> **EXERCISE DETAILS**: In the records below, write out every line from the one containing "country: Samoa" up to and including the one containing "collection date as typed: 21 Sep 1948", keeping each line unchanged.

> **GIVEN DATA**:

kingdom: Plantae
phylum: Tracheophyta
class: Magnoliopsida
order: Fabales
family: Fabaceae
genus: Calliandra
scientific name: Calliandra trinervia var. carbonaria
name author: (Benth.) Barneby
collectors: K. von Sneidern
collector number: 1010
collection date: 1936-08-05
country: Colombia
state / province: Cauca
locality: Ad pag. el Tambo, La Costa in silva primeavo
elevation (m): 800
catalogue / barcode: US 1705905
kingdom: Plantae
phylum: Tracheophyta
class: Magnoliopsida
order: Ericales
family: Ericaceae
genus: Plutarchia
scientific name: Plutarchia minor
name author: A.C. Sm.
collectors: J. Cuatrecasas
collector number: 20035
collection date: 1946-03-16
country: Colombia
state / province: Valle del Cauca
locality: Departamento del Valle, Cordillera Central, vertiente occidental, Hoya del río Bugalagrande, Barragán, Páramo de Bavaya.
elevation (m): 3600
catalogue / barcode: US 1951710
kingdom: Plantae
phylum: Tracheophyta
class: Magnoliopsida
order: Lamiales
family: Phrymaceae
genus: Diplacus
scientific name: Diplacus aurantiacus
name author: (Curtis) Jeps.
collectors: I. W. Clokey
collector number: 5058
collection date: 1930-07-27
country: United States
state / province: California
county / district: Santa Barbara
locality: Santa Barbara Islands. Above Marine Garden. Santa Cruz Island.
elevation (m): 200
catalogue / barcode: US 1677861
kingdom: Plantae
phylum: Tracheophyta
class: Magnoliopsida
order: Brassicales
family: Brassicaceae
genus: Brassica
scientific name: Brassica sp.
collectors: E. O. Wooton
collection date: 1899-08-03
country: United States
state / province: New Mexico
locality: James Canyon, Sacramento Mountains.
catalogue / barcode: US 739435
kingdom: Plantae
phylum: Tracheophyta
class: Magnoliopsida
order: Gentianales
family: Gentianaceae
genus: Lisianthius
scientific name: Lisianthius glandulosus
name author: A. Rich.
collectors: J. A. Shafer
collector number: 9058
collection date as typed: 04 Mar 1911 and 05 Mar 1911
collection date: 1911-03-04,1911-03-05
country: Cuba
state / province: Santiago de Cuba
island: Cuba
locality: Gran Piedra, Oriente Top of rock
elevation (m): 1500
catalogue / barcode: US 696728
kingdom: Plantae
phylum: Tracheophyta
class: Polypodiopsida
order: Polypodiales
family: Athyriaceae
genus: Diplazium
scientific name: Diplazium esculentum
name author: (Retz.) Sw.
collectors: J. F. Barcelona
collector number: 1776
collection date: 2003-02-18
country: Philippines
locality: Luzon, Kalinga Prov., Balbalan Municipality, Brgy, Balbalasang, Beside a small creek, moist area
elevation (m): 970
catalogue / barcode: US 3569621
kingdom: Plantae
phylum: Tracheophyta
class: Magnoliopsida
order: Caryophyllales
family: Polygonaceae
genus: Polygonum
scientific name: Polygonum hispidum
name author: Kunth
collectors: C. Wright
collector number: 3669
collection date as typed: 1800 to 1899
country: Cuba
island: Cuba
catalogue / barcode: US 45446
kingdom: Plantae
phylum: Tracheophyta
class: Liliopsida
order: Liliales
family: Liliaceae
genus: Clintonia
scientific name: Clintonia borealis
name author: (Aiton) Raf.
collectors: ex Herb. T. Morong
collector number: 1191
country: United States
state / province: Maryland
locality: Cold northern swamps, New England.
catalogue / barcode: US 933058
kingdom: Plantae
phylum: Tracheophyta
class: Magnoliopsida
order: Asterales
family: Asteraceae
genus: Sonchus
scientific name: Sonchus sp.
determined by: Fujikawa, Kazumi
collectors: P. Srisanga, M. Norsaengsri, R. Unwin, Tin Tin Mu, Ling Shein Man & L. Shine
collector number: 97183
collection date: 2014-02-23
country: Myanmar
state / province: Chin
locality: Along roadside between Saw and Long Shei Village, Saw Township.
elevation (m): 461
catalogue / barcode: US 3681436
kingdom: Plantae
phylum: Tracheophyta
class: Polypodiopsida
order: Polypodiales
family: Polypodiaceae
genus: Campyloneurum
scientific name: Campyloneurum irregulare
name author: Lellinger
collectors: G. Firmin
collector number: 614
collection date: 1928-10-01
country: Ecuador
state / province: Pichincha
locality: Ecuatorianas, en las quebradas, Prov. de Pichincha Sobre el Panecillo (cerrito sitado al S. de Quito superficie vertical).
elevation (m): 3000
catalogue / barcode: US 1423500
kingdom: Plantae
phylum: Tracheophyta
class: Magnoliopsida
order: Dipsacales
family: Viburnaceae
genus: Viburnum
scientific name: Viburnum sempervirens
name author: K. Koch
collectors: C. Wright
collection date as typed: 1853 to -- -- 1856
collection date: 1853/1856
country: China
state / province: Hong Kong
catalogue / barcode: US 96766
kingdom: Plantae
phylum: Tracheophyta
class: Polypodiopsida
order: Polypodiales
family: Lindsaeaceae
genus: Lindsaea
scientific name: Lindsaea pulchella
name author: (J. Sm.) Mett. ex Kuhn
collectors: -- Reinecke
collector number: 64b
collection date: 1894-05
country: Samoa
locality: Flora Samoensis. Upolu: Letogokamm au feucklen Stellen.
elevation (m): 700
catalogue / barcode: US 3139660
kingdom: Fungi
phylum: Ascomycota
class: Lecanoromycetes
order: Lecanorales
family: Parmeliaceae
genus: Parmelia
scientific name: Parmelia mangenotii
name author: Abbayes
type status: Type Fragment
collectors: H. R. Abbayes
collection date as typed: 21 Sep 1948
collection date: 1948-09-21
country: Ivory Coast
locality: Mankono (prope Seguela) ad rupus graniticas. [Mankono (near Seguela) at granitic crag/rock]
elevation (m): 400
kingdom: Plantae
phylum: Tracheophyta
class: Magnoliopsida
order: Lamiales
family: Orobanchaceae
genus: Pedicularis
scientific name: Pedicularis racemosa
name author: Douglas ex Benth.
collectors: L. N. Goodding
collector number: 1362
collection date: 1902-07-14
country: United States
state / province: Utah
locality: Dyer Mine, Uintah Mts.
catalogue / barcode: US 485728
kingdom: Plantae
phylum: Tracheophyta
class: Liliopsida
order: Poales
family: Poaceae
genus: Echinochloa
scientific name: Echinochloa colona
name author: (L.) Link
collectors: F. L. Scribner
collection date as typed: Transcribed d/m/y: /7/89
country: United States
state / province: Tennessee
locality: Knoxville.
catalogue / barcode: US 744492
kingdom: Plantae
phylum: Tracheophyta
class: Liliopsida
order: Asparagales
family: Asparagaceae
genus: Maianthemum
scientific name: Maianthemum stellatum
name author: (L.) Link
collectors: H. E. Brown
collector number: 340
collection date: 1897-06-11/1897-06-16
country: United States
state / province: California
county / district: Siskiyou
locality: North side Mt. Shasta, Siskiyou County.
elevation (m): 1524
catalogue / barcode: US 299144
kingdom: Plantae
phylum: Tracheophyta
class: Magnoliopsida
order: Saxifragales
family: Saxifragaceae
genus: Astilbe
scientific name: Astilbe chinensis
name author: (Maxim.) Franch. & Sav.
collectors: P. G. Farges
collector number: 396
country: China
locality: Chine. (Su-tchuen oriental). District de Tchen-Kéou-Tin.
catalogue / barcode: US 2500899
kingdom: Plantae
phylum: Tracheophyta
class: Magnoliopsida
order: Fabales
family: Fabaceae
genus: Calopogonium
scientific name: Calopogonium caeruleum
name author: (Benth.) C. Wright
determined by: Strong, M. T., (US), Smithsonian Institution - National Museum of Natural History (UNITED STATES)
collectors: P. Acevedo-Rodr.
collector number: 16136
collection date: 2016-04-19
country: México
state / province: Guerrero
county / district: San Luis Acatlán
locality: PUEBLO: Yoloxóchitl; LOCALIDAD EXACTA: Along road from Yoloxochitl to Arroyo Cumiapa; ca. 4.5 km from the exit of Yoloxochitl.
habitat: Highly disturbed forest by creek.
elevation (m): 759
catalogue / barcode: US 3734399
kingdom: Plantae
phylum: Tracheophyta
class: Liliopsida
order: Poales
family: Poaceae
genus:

> **EXPECTED ANSWER**:
country: Samoa
locality: Flora Samoensis. Upolu: Letogokamm au feucklen Stellen.
elevation (m): 700
catalogue / barcode: US 3139660
kingdom: Fungi
phylum: Ascomycota
class: Lecanoromycetes
order: Lecanorales
family: Parmeliaceae
genus: Parmelia
scientific name: Parmelia mangenotii
name author: Abbayes
type status: Type Fragment
collectors: H. R. Abbayes
collection date as typed: 21 Sep 1948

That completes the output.